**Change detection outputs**
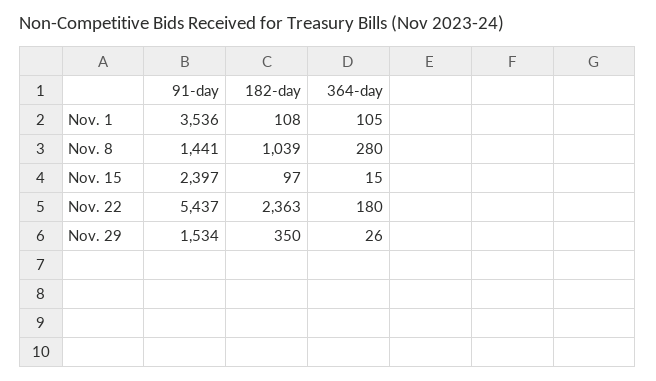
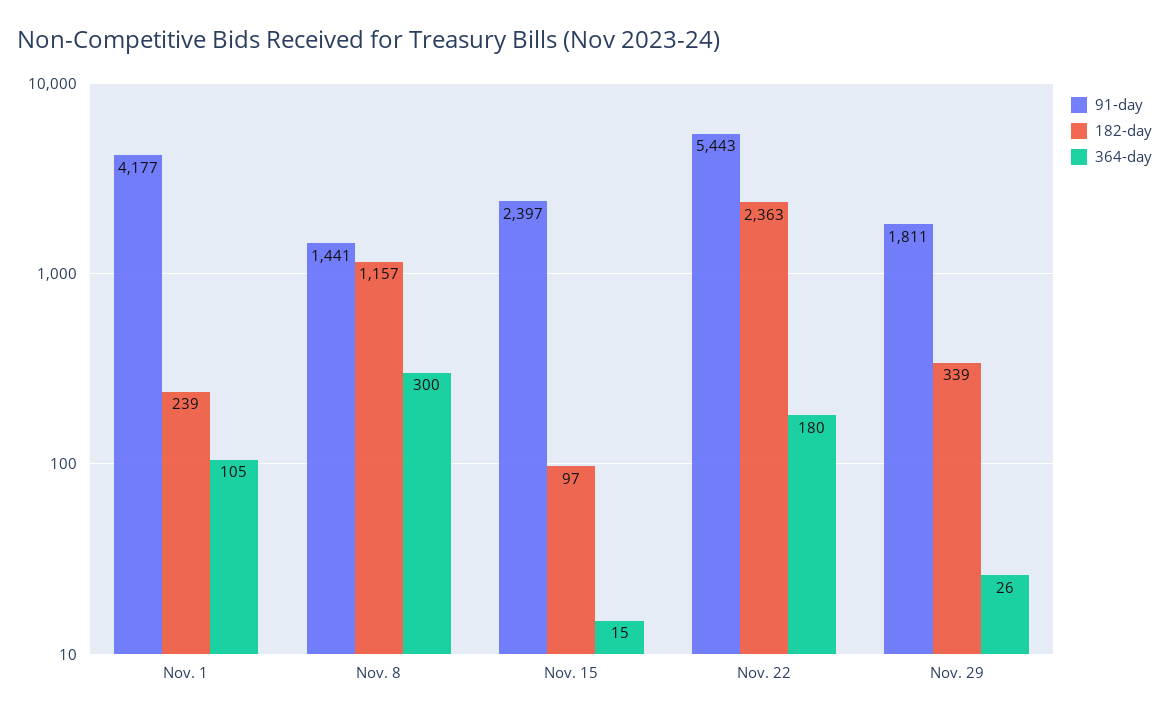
91-day, Nov. 1: 3536 -> 4177
182-day, Nov. 1: 108 -> 239
182-day, Nov. 8: 1039 -> 1157
364-day, Nov. 8: 280 -> 300
91-day, Nov. 22: 5437 -> 5443
91-day, Nov. 29: 1534 -> 1811
182-day, Nov. 29: 350 -> 339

**Brief**
The images are to be left out; every line above should be set down exactly.

**Response area**
91-day, Nov. 1: 3536 -> 4177
182-day, Nov. 1: 108 -> 239
182-day, Nov. 8: 1039 -> 1157
364-day, Nov. 8: 280 -> 300
91-day, Nov. 22: 5437 -> 5443
91-day, Nov. 29: 1534 -> 1811
182-day, Nov. 29: 350 -> 339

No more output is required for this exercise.